千早って、こう生真面目って言うか、洒落が通じないって言うか…そういう部分は前から感じてたけど、これほどとは…。そういえば、この間お笑い番組に審査員で出たとき「それのどこが面白いのですか?」って芸人さんに真顔で聞いてたっけ…。なんだか一部の芸人さんには「ボケクラッシャー」って呼ばれてるみたい…。
あの時は単に笑いのツボが人よりズレてるだけだって思ってたけど、これはそんな生半可なレベルじゃなさそうだぞ…。
「ち、千早?今日はこの話題はこのくらいにして、いつものトコ、行こうか?」
このままだと千早は今日この先ずっとしかめっ面で考え事をしてそうだから、ボクは、そう切り出した。
■■■
ボク達が言うところの「いつものトコ」っていうのは、事務所近くの甘味処。ここのクリームあんみつは、事務所みんなから大人気だった。
それに、ご主人が良い人で、ボク達が来ると決まって、奥の座敷に案内してくれるんだ。「有名になるとゆっくり甘いものも食べられないだろう?」ってさ。
「うーん、相変わらず美味しいね。ね?千早もそう思うでしょ?」
「そうね、真」
ようやく千早に笑顔が戻ってきた。やっぱり女の子は甘いものだよね。うんうん。
「あ!」
「どうしたの?千早?」
急に閃いた表情をしたかと思えば、千早は笑い始めた
「ぷ…ククッ…アハハハ…そう、“しつじのひつじ”…短い文章でもちゃんと韻を踏んでる…。つまりはダジャレなのね…」
え?ええ?い、今更それに気付いたの?ダジャレだって、ボク、さっき言ったじゃないか!

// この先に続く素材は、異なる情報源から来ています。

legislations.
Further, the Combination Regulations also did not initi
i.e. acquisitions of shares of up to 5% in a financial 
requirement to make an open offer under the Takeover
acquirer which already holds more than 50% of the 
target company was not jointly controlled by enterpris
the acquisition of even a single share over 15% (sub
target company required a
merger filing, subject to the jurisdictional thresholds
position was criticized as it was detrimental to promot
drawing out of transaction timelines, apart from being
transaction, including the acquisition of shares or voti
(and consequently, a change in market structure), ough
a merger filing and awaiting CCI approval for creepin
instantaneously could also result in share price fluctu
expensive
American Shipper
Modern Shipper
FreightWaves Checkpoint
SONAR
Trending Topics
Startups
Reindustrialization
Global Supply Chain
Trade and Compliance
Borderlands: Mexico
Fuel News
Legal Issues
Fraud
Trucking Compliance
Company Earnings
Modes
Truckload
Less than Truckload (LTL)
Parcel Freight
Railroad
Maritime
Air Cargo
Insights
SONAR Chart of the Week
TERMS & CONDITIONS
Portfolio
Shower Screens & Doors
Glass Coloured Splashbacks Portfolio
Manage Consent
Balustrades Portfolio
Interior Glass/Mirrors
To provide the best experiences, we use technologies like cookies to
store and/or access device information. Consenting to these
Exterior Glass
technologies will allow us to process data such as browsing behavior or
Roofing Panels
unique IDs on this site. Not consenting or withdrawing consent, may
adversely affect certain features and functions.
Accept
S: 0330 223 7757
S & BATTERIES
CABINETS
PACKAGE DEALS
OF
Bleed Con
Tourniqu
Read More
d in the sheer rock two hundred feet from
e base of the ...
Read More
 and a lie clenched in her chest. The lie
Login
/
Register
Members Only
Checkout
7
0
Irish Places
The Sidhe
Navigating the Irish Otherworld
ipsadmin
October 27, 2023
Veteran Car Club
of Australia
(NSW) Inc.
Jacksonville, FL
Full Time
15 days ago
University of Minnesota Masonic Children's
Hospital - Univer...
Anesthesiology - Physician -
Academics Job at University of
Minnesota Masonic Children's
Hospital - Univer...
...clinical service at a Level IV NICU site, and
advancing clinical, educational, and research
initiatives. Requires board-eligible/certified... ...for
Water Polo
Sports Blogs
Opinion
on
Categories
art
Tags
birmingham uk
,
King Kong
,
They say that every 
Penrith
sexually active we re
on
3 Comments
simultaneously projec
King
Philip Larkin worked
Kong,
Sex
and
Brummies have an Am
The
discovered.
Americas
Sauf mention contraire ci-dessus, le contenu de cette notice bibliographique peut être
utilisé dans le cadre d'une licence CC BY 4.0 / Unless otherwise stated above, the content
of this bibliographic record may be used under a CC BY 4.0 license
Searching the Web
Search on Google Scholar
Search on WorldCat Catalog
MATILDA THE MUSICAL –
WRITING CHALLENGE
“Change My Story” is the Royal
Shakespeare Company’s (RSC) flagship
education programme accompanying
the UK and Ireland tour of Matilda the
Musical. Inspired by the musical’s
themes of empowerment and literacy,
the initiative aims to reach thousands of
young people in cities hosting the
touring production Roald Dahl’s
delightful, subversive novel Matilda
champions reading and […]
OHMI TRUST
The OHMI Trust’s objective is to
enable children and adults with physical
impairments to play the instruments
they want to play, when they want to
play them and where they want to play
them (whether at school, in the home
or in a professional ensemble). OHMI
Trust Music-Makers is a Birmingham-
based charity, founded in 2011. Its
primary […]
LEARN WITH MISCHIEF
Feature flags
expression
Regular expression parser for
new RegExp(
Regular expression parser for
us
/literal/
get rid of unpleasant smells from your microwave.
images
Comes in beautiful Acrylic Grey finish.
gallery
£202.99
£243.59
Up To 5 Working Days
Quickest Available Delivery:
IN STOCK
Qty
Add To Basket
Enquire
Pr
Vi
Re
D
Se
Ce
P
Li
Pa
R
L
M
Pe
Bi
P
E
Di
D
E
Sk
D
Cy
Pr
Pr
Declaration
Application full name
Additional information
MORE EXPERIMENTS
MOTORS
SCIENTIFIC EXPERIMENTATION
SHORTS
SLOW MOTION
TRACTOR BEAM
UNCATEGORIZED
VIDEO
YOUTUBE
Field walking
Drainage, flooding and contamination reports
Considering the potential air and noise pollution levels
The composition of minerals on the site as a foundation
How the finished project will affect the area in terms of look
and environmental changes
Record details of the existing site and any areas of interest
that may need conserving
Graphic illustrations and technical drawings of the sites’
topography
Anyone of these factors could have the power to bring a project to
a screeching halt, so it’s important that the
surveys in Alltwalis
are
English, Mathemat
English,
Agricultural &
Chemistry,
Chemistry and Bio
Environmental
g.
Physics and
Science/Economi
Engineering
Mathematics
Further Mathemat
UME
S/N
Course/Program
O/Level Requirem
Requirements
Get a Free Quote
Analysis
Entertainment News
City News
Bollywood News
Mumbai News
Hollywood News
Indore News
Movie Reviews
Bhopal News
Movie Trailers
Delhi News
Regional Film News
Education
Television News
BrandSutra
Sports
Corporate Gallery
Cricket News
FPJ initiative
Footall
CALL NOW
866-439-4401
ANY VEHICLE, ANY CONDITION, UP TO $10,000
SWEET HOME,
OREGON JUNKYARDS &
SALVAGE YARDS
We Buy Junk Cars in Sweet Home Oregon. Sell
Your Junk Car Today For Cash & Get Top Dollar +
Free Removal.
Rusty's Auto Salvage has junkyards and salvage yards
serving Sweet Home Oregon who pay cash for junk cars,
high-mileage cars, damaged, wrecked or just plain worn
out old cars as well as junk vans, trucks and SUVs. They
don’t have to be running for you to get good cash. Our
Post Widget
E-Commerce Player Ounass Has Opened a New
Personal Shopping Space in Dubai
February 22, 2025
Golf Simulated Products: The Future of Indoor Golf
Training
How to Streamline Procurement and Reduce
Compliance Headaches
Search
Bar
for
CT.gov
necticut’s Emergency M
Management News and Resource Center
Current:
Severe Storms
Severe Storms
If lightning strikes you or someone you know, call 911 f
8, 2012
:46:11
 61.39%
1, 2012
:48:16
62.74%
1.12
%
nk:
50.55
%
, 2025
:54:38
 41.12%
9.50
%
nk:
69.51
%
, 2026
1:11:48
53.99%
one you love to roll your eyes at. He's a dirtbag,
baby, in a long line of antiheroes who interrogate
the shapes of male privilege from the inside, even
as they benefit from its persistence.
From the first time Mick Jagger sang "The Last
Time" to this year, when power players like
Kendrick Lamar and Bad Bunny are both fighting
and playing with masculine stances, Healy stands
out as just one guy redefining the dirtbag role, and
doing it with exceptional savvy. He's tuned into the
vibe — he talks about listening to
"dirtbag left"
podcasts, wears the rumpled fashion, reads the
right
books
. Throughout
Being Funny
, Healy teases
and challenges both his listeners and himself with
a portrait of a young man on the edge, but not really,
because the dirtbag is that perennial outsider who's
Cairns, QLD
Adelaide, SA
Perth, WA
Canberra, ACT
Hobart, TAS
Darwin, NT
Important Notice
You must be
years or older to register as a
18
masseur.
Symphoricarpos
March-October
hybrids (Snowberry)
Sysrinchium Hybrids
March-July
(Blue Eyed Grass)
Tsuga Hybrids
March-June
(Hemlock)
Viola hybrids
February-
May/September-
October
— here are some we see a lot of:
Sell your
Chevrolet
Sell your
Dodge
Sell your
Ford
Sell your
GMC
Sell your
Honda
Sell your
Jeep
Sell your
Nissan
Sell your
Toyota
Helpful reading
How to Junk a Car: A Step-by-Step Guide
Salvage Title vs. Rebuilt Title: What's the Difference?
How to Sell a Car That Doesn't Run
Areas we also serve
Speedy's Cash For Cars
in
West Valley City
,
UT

何がそんなに千早のツボに嵌ったのか分からないけど、千早のタイミング外れの笑い声は、お店中に響いた。
「ちょ、ちょっと千早?そんな大きな声、迷惑だよ…」
「フフフ…だって…ウフフフ…アハハハハ…」
ああ、なんだかこっちを見る店員さんの目が厳しくなってきたぞ…。
まずい、これはまずい…。いや、あんみつは美味しんだけど…じゃなくって…こんなダジャレ一つで出入り禁止なんてことになったら、後でみんなになんて言われるか…。そうだ!
「千早!それじゃ、これはどう?これもダジャレだよ?」
「フフフ…え?何?」
『アルミ缶の上にあるミカン』
「?」
ボクの一言に、千早はピタっと動きを止めた。
「…どうしてそれがダジャレなのかしら…?」
やっぱり、考え込んじゃった。もしかすると千早ってこんな風にダジャレとか、お笑いについて話せる人が少なかったのかな…?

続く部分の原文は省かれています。